Problem to work on :: Your answer should be each line of the entries that contains the word "CrtYd", copied in full.

Information given ::
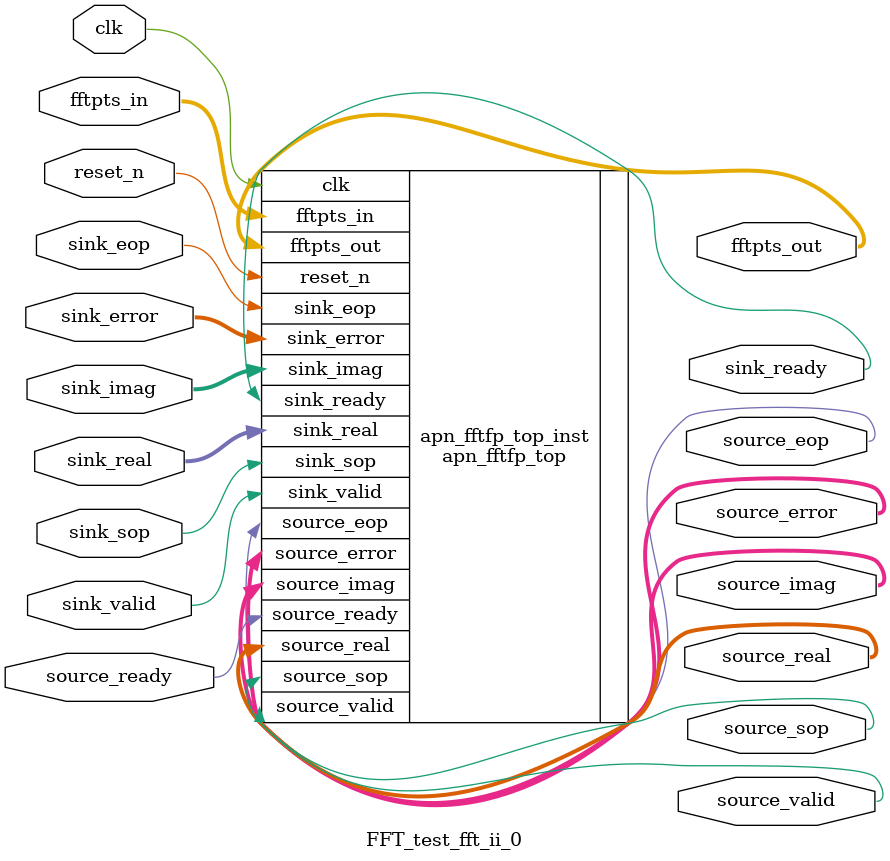
<source format=sv>



module FFT_test_fft_ii_0 (
   input clk, 
   input reset_n,
	input [12 : 0] fftpts_in,
	input	sink_valid,
	input	sink_sop,
	input	sink_eop,
	input	logic [31 : 0] sink_real,
	input	logic [31 : 0] sink_imag,
	input	logic [1 : 0] sink_error,
	input	source_ready,
   output [12 : 0] fftpts_out,
	output sink_ready,
	output [1 : 0] source_error,
	output source_sop,
	output source_eop,
	output source_valid,
	output [31 : 0] source_real,
	output [31 : 0] source_imag
	);

	apn_fftfp_top #(
		.DEVICE_FAMILY_g("Cyclone V"),
		.MAX_FFTPTS_g(4096),
		.NUM_STAGES_g(6),
		.DATAWIDTH_g(32),
		.TWIDWIDTH_g(32),
		.MAX_GROW_g (0),
		.TWIDROM_BASE_g("FFT_test_fft_ii_0_"),
		.DSP_ROUNDING_g(0),
		.INPUT_FORMAT_g("NATURAL_ORDER"),
		.OUTPUT_FORMAT_g("DIGIT_REVERSED"),
		.REPRESENTATION_g("FLOATPT"),
		.DSP_ARCH_g(2),
        .PRUNE_g("2,2,2,3,2,0") 
	)
	apn_fftfp_top_inst (
		.clk(clk),
		.reset_n(reset_n),
		.fftpts_in(fftpts_in),
		.fftpts_out(fftpts_out),
		.sink_valid(sink_valid),
		.sink_sop(sink_sop),
		.sink_eop(sink_eop),
		.sink_real(sink_real),
		.sink_imag(sink_imag),
		.sink_ready(sink_ready),
		.sink_error(sink_error),
		.source_error(source_error),
		.source_ready(source_ready),
		.source_sop(source_sop),
		.source_eop(source_eop),
		.source_valid(source_valid),
		.source_real(source_real),
		.source_imag(source_imag)
	);
endmodule


</source>
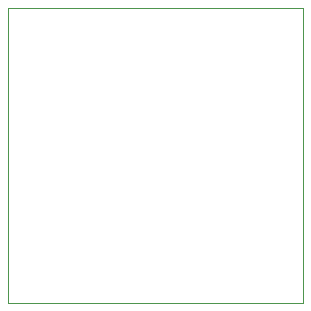
<source format=gbr>
%TF.GenerationSoftware,KiCad,Pcbnew,(6.0.7)*%
%TF.CreationDate,2022-08-07T18:23:06-05:00*%
%TF.ProjectId,ADS1219,41445331-3231-4392-9e6b-696361645f70,4*%
%TF.SameCoordinates,Original*%
%TF.FileFunction,Profile,NP*%
%FSLAX46Y46*%
G04 Gerber Fmt 4.6, Leading zero omitted, Abs format (unit mm)*
G04 Created by KiCad (PCBNEW (6.0.7)) date 2022-08-07 18:23:06*
%MOMM*%
%LPD*%
G01*
G04 APERTURE LIST*
%TA.AperFunction,Profile*%
%ADD10C,0.100000*%
%TD*%
G04 APERTURE END LIST*
D10*
X158000000Y-74000000D02*
X183000000Y-74000000D01*
X183000000Y-74000000D02*
X183000000Y-99000000D01*
X183000000Y-99000000D02*
X158000000Y-99000000D01*
X158000000Y-99000000D02*
X158000000Y-74000000D01*
M02*

</source>
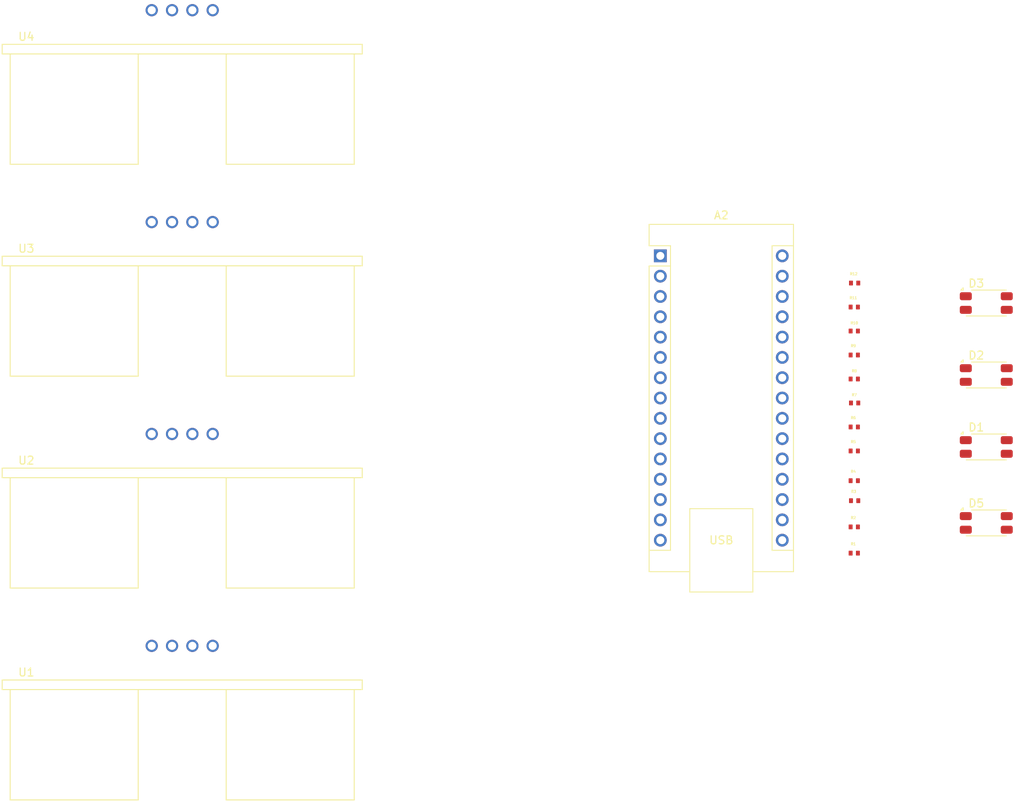
<source format=kicad_pcb>
(kicad_pcb
	(version 20240108)
	(generator "pcbnew")
	(generator_version "8.0")
	(general
		(thickness 1.6)
		(legacy_teardrops no)
	)
	(paper "A4")
	(title_block
		(title "PCB of 4 Senor Setup")
		(date "2024-10-11")
	)
	(layers
		(0 "F.Cu" signal)
		(31 "B.Cu" signal)
		(32 "B.Adhes" user "B.Adhesive")
		(33 "F.Adhes" user "F.Adhesive")
		(34 "B.Paste" user)
		(35 "F.Paste" user)
		(36 "B.SilkS" user "B.Silkscreen")
		(37 "F.SilkS" user "F.Silkscreen")
		(38 "B.Mask" user)
		(39 "F.Mask" user)
		(40 "Dwgs.User" user "User.Drawings")
		(41 "Cmts.User" user "User.Comments")
		(42 "Eco1.User" user "User.Eco1")
		(43 "Eco2.User" user "User.Eco2")
		(44 "Edge.Cuts" user)
		(45 "Margin" user)
		(46 "B.CrtYd" user "B.Courtyard")
		(47 "F.CrtYd" user "F.Courtyard")
		(48 "B.Fab" user)
		(49 "F.Fab" user)
		(50 "User.1" user)
		(51 "User.2" user)
		(52 "User.3" user)
		(53 "User.4" user)
		(54 "User.5" user)
		(55 "User.6" user)
		(56 "User.7" user)
		(57 "User.8" user)
		(58 "User.9" user)
	)
	(setup
		(pad_to_mask_clearance 0)
		(allow_soldermask_bridges_in_footprints no)
		(pcbplotparams
			(layerselection 0x00010fc_ffffffff)
			(plot_on_all_layers_selection 0x0000000_00000000)
			(disableapertmacros no)
			(usegerberextensions no)
			(usegerberattributes yes)
			(usegerberadvancedattributes yes)
			(creategerberjobfile yes)
			(dashed_line_dash_ratio 12.000000)
			(dashed_line_gap_ratio 3.000000)
			(svgprecision 4)
			(plotframeref no)
			(viasonmask no)
			(mode 1)
			(useauxorigin no)
			(hpglpennumber 1)
			(hpglpenspeed 20)
			(hpglpendiameter 15.000000)
			(pdf_front_fp_property_popups yes)
			(pdf_back_fp_property_popups yes)
			(dxfpolygonmode yes)
			(dxfimperialunits yes)
			(dxfusepcbnewfont yes)
			(psnegative no)
			(psa4output no)
			(plotreference yes)
			(plotvalue yes)
			(plotfptext yes)
			(plotinvisibletext no)
			(sketchpadsonfab no)
			(subtractmaskfromsilk no)
			(outputformat 1)
			(mirror no)
			(drillshape 1)
			(scaleselection 1)
			(outputdirectory "")
		)
	)
	(net 0 "")
	(net 1 "pin D3")
	(net 2 "Net-(A2-A4)")
	(net 3 "pin D2")
	(net 4 "Net-(A2-A0)")
	(net 5 "GND")
	(net 6 "Net-(A2-A1)")
	(net 7 "pin D13")
	(net 8 "Net-(A2-D7)")
	(net 9 "unconnected-(A2-AREF-Pad18)")
	(net 10 "Net-(A2-D9)")
	(net 11 "Net-(A2-D5)")
	(net 12 "unconnected-(A2-+5V-Pad27)")
	(net 13 "unconnected-(A2-3V3-Pad17)")
	(net 14 "Net-(A2-D6)")
	(net 15 "unconnected-(A2-~{RESET}-Pad28)")
	(net 16 "pin D4")
	(net 17 "unconnected-(A2-D1{slash}TX-Pad1)")
	(net 18 "Net-(A2-D10)")
	(net 19 "Net-(A2-A5)")
	(net 20 "Net-(A2-D8)")
	(net 21 "Net-(A2-A6)")
	(net 22 "Net-(A2-A2)")
	(net 23 "Net-(A2-D11)")
	(net 24 "unconnected-(A2-~{RESET}-Pad3)")
	(net 25 "Net-(A2-A3)")
	(net 26 "unconnected-(A2-D0{slash}RX-Pad2)")
	(net 27 "Net-(A2-D12)")
	(net 28 "+5V")
	(net 29 "Net-(A2-A7)")
	(net 30 "Net-(D1-AR)")
	(net 31 "Net-(D1-AB)")
	(net 32 "Net-(D1-AG)")
	(net 33 "Net-(D2-AR)")
	(net 34 "Net-(D2-AB)")
	(net 35 "Net-(D2-AG)")
	(net 36 "Net-(D3-AG)")
	(net 37 "Net-(D3-AB)")
	(net 38 "Net-(D3-AR)")
	(net 39 "Net-(D5-AR)")
	(net 40 "Net-(D5-AG)")
	(net 41 "Net-(D5-AB)")
	(footprint "OptoDevice:Kingbright_KPS-5130" (layer "F.Cu") (at 211.5 114))
	(footprint "3-1676480-4:RESC1005X35N_3-1676480-4" (layer "F.Cu") (at 195.045 99))
	(footprint "3-1676480-4:RESC1005X35N_3-1676480-4" (layer "F.Cu") (at 195 117.78))
	(footprint "OptoDevice:Kingbright_KPS-5130" (layer "F.Cu") (at 211.5 104.5))
	(footprint "OptoDevice:Kingbright_KPS-5130" (layer "F.Cu") (at 211.5 95.5))
	(footprint "3-1676480-4:RESC1005X35N_3-1676480-4" (layer "F.Cu") (at 195.045 84))
	(footprint "3-1676480-4:RESC1005X35N_3-1676480-4" (layer "F.Cu") (at 195 108.72))
	(footprint "HC-SR04:XCVR_HC-SR04" (layer "F.Cu") (at 111 49.875))
	(footprint "Module:Arduino_Nano" (layer "F.Cu") (at 170.76 80.6))
	(footprint "3-1676480-4:RESC1005X35N_3-1676480-4" (layer "F.Cu") (at 195 90))
	(footprint "3-1676480-4:RESC1005X35N_3-1676480-4" (layer "F.Cu") (at 195 93))
	(footprint "3-1676480-4:RESC1005X35N_3-1676480-4" (layer "F.Cu") (at 195 105))
	(footprint "3-1676480-4:RESC1005X35N_3-1676480-4" (layer "F.Cu") (at 195 102))
	(footprint "OptoDevice:Kingbright_KPS-5130" (layer "F.Cu") (at 211.5 86.5))
	(footprint "HC-SR04:XCVR_HC-SR04" (layer "F.Cu") (at 111 102.875))
	(footprint "3-1676480-4:RESC1005X35N_3-1676480-4" (layer "F.Cu") (at 195 96))
	(footprint "HC-SR04:XCVR_HC-SR04" (layer "F.Cu") (at 111 129.375))
	(footprint "HC-SR04:XCVR_HC-SR04" (layer "F.Cu") (at 111 76.375))
	(footprint "3-1676480-4:RESC1005X35N_3-1676480-4" (layer "F.Cu") (at 195.045 111.22))
	(footprint "3-1676480-4:RESC1005X35N_3-1676480-4" (layer "F.Cu") (at 195 114.5))
	(footprint "3-1676480-4:RESC1005X35N_3-1676480-4" (layer "F.Cu") (at 195 87))
)

</source>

Result for this exercise ::
		(46 "B.CrtYd" user "B.Courtyard")
		(47 "F.CrtYd" user "F.Courtyard")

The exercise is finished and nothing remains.